PROBLEMA A: Transcreva do texto sobre Tom Jobim o trecho que vai de "Gratidão, Maestro: cantos" até "para o músico.", incluindo este último.

TRECHO APRESENTADO:
Gratidão, Maestro: cantos e compassos de Tom Jobim

Por Marcos Almeida Pfeifer

Foto: arquivo

Antônio Carlos Brasileiro de Almeida Jobim completaria 95 anos no dia 25 de janeiro. Não é preciso falar de sua importância e o que ele fez pela música brasileira. Se falarmos de amor, como diz a canção, se estará falando em Tom. Ele que amou através das suas canções, nos deixou lições de amor à vida.

Tom Jobim tinha a consciência do que a música brasileira fez por ele, através de Pixinguinha, Villa-Lobos e Dorival Caymmi, fontes que convergiram para o fluxo das águas da canção de Tom. Com Dorival ainda gravou discos e cantaram muito juntos, em vários encontros. Vinícius de Moraes que “viajou muitas canções com Tom” como dizia o poeta, e relaciono aqui a voz de Elizeth Cardoso, timbre inspirador para o músico.

Com Vinícius, fluem os encontros e, em 1958, Elizeth, uma das maiores cantoras da história da MPB, gravou o disco “Canção do Amor Demais”, com todas as faixas de autoria de Tom e Vinícius, ganhando a música e o povo brasileiro, um LP antológico, contando ainda com o violão de João Gilberto em duas faixas.  

A parceria inesquecível com Elis Regina num dos discos mais lindos da nossa cultura musical em que as águas abrem o mês de março de todos os anos da vida da gente. Parceiros mais jovens, assim iguais a Elis, Edu Lobo e Chico Buarque, que rendiam ciúmes afetuosos do maestro quando esses dois faziam composições juntos. A música “Choro Bandido” é uma delas, em que Tom se associa como fã e intérprete em gravações e situações mais descontraídas, pelo mero deleite de fazer música. 

Ao assistir documentários, entrevistas e momentos de Tom Jobim cantando e trabalhando com outros músicos, musicistas, cantoras e cantores, percebemos a humildade que acompanha os sábios; o maestro soberano sempre aprendendo, e com artistas mais jovens do que ele, sendo também fonte de inspiração para novos voos. 

Voos que sempre estiveram perto e longe na vida do maestro. Nos últimos anos de vida, residia entre Nova York, local que escolheu para trabalhar, e o Rio de Janeiro, local em que descansava e recebia amigos para celebrar a vida e a música. Mas, talvez o lugar em que o voo fizesse planar o seu ser, o homem e o músico, era na localidade de Poço Fundo, região serrana do Rio de Janeiro, no sítio em que Tom se transformava no Urubu que ele tanto falava e pesquisava, zeloso da natureza e da música popular brasileira.

DADOS A USAR:
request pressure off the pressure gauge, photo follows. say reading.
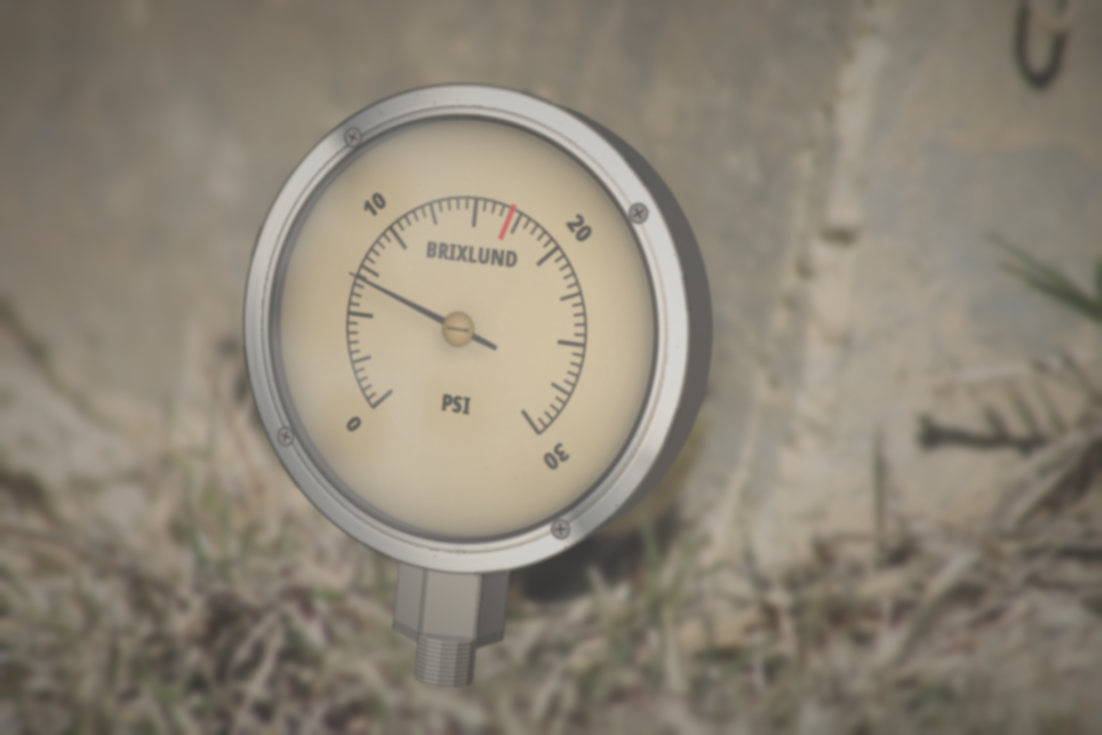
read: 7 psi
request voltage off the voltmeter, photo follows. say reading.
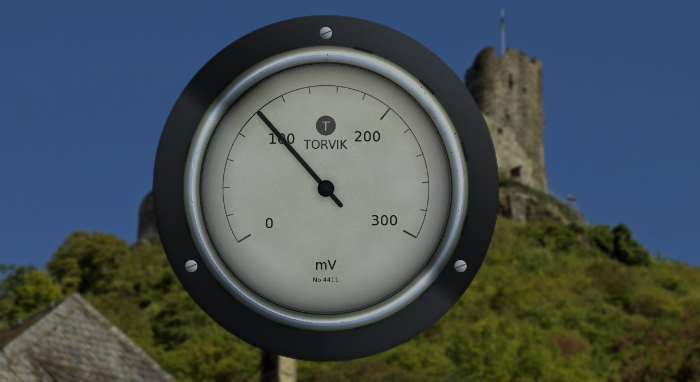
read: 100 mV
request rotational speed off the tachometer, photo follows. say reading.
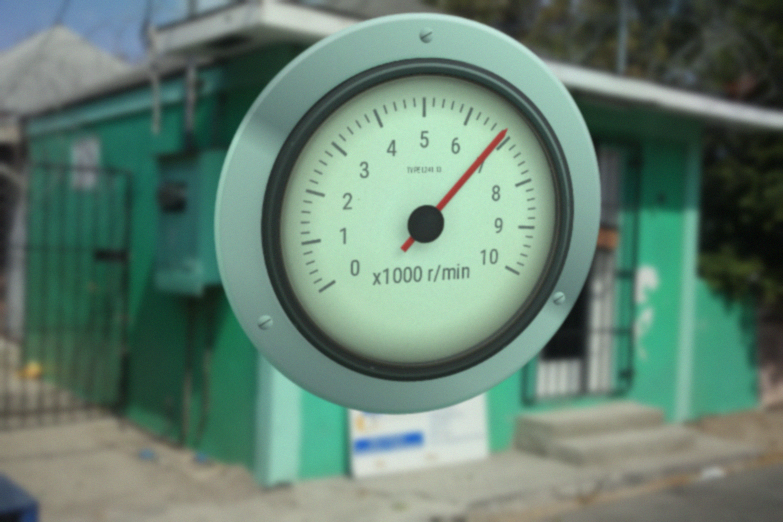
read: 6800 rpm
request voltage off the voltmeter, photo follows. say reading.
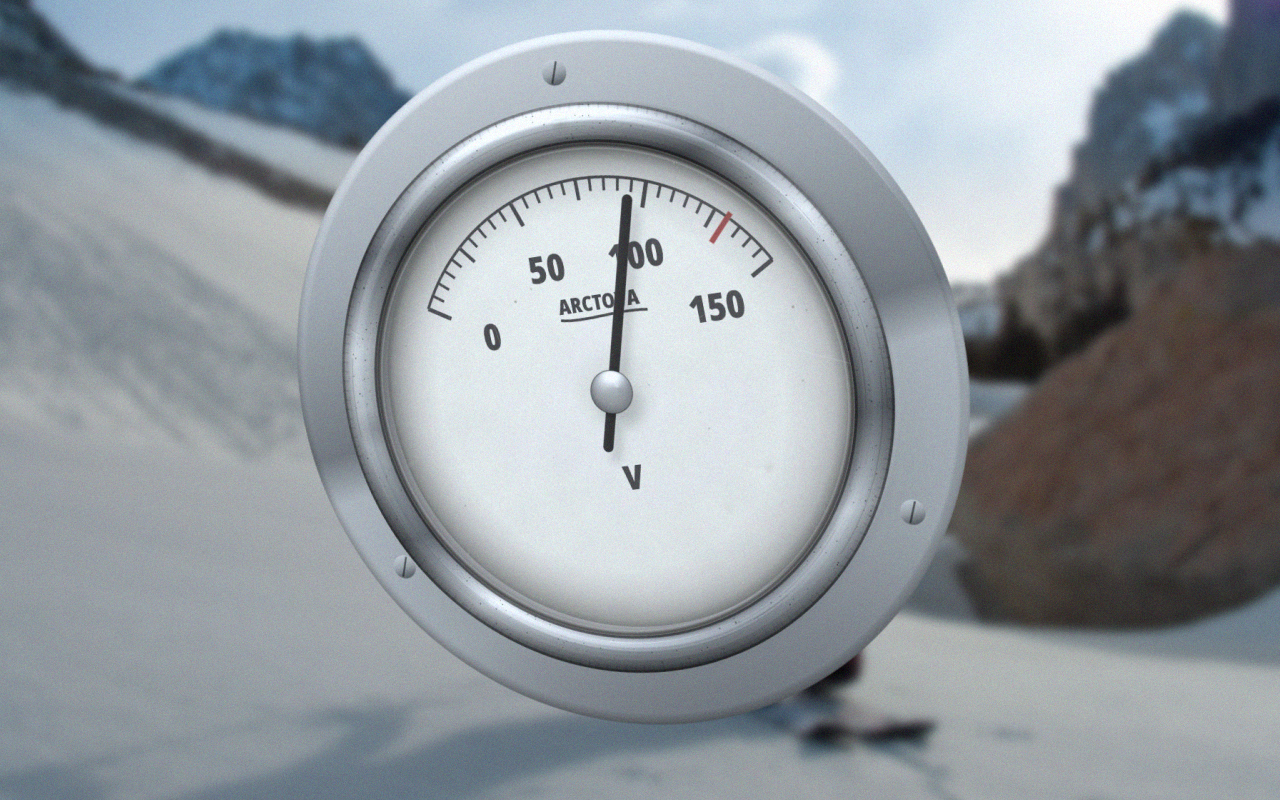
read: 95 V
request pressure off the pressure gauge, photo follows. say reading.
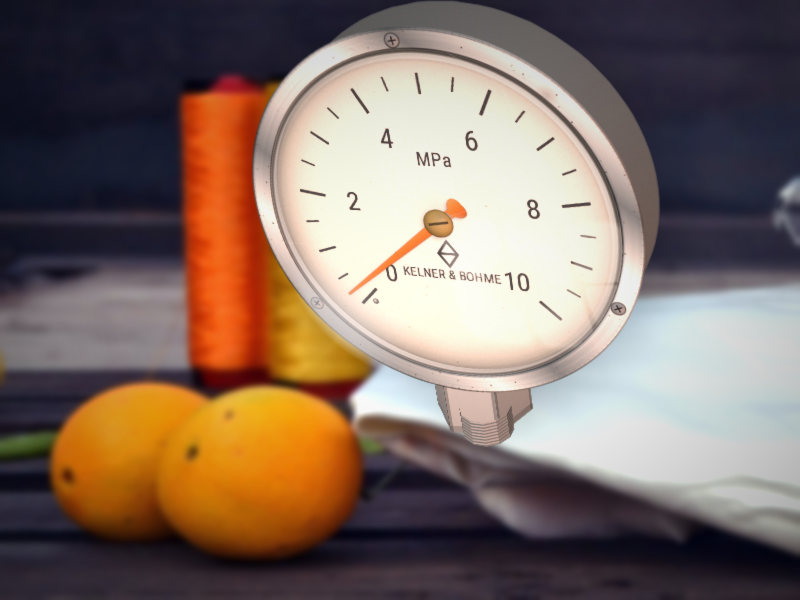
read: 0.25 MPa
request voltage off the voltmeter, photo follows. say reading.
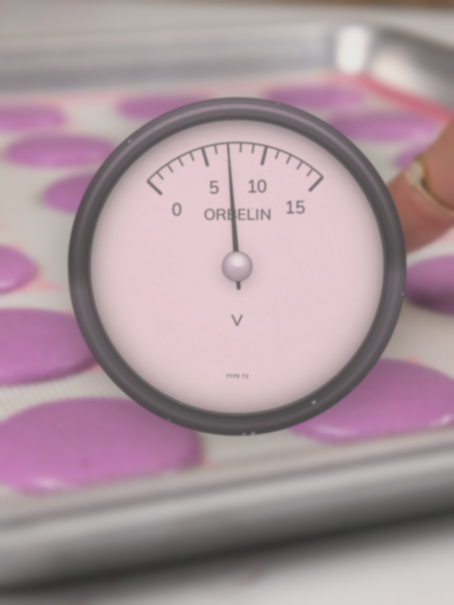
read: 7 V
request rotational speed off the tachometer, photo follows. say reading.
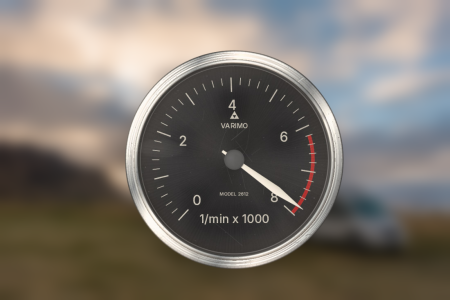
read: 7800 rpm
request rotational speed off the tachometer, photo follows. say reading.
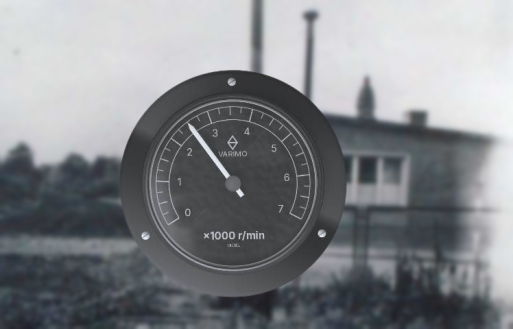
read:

PROBLEMA B: Coloque em uma tabela Markdown, com as colunas "Número" e "Linha da listagem", as linhas da listagem desde o início até a linha com "read: 0.25 MPa", inclusive. Omita as linhas em branco e não inclua as imagens na resposta.

RESPOSTA ESCRITA A:
Gratidão, Maestro: cantos e compassos de Tom Jobim

Por Marcos Almeida Pfeifer

Foto: arquivo

Antônio Carlos Brasileiro de Almeida Jobim completaria 95 anos no dia 25 de janeiro. Não é preciso falar de sua importância e o que ele fez pela música brasileira. Se falarmos de amor, como diz a canção, se estará falando em Tom. Ele que amou através das suas canções, nos deixou lições de amor à vida.

Tom Jobim tinha a consciência do que a música brasileira fez por ele, através de Pixinguinha, Villa-Lobos e Dorival Caymmi, fontes que convergiram para o fluxo das águas da canção de Tom. Com Dorival ainda gravou discos e cantaram muito juntos, em vários encontros. Vinícius de Moraes que “viajou muitas canções com Tom” como dizia o poeta, e relaciono aqui a voz de Elizeth Cardoso, timbre inspirador para o músico.

RESPOSTA ESCRITA B:
| Número | Linha da listagem |
|---|---|
| 1 | request pressure off the pressure gauge, photo follows. say reading. |
| 2 | read: 7 psi |
| 3 | request voltage off the voltmeter, photo follows. say reading. |
| 4 | read: 100 mV |
| 5 | request rotational speed off the tachometer, photo follows. say reading. |
| 6 | read: 6800 rpm |
| 7 | request voltage off the voltmeter, photo follows. say reading. |
| 8 | read: 95 V |
| 9 | request pressure off the pressure gauge, photo follows. say reading. |
| 10 | read: 0.25 MPa |